President Donald Trump’s persistent criticism of the Fed board and Chair Jerome Powell for not lowering interest rates, and his attempts to change the voting board’s composition are chipping away at investor confidence in the institution’s authority.
Yield curves steepen when long-term rates rise faster than short-term, reflecting concerns about a resurgence in inflation and bigger U.S. deficits. A popular trade this year, especially in the 5-year/30-year yield curve, has been for investors to buy the shorter end and sell the 30-year bond.
“If politics bends policy, I’d fade rallies in the dollar and stay nimble on duration,” Gareth Nicholson, chief investment officer at Nomura International Wealth Management, told the Reuters Global Markets Forum. “Treat dollar and long bonds as the first shock absorbers.”

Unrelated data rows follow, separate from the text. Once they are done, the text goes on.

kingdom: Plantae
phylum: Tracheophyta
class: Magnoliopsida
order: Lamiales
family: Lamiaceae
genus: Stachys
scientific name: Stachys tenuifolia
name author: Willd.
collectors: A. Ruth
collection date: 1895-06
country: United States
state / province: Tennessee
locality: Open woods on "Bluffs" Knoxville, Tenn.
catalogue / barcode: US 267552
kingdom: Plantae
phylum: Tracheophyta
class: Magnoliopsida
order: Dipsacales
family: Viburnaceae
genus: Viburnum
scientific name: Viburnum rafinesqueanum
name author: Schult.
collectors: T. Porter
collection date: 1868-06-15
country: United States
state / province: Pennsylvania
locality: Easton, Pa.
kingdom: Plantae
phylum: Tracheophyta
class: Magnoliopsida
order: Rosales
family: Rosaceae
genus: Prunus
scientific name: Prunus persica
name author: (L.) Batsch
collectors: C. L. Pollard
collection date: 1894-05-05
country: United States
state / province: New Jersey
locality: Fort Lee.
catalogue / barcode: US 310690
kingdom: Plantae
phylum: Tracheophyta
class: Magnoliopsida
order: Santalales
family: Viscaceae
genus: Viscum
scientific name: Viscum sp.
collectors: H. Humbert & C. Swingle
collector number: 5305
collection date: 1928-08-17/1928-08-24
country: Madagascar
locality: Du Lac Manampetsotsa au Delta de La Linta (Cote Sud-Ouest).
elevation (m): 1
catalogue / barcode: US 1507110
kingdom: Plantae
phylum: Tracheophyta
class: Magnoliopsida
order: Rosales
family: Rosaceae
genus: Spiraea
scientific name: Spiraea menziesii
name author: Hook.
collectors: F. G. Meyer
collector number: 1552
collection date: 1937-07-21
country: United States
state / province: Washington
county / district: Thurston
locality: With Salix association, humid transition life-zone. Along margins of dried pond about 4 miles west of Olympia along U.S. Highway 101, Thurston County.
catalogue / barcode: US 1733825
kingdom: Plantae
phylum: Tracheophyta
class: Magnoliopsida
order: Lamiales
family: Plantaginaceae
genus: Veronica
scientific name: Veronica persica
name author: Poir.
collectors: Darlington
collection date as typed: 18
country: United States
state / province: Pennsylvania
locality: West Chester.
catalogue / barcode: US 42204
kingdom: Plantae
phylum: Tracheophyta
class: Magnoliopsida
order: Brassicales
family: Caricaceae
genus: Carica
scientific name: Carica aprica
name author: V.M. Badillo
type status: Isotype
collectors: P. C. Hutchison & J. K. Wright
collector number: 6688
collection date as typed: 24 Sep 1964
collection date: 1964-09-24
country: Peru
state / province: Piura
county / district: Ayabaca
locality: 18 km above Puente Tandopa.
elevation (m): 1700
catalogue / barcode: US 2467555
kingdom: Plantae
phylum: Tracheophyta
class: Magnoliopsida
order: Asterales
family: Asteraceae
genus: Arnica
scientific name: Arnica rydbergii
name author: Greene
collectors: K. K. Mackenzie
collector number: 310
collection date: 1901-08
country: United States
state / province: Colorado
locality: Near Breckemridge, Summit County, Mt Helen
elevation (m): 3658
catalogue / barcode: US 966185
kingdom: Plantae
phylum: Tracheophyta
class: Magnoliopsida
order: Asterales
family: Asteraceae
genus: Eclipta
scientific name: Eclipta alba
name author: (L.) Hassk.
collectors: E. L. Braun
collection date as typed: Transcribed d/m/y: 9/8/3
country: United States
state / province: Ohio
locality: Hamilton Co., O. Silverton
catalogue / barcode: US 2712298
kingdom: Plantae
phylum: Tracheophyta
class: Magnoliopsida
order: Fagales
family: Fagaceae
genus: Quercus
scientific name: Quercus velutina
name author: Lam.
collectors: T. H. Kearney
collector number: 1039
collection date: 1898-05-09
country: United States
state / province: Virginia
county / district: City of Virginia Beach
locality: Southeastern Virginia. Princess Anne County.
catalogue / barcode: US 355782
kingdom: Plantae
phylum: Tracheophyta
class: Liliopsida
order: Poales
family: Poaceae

Skepticism over the Fed’s independence is beginning to weigh on long-end yields, even as markets continue to conditionally trust the central bank, he said.
Persistent U.S. deficits and heavy bond issuance have kept long-term Treasuries pressured even as short-end yields price in more aggressive Fed rate cuts.
The two-year yield, which typically moves in step with Fed rate expectations, fell to 3.51% on Tuesday after climbing to 3.578%, while the 10-year was at 4.03%, down in recent weeks as softer labor data spurred bets on policy easing.
Nicholson expects front-end yields to fall toward the high-2% range if labor market softness persists, with the long-end staying broadly anchored in the 3%-4% band. He sees a modest curve-steepening in early-2026 as monetary easing is weighed against supply dynamics.
Stephen Parker, co-head of global investment strategy at J.P. Morgan Private Bank, said investors were not being adequately compensated for inflation and fiscal worries, with “the long end of the Treasury curve (being) most sensitive to those risks.”
Mike Wilson, Morgan Stanley’s chief investment officer, said policymakers will likely seek to repress yields even at the risk of reigniting inflation.
“That is why people are abandoning sovereign debt and choosing to buy stocks and other assets,” Wilson said, adding, however, that he expects back-end yields to decline in the near-term as bill issuance, Treasury buybacks and Fed rhetoric pressure rates lower.
As Treasuries lose some appeal, bond fund managers expect private credit will increasingly fill the yield and diversification gap.
“Private credit still pays for patience,” Nomura’s Nicholson said, highlighting opportunities in secondaries, infrastructure, renewables, and logistics-focused real estate.
J.P. Morgan’s Parker noted corporate sector fundamentals remain strong, with spreads only appearing tight due to distorted Treasury market dynamics. “Our preference is to focus on carry over long duration,” he said.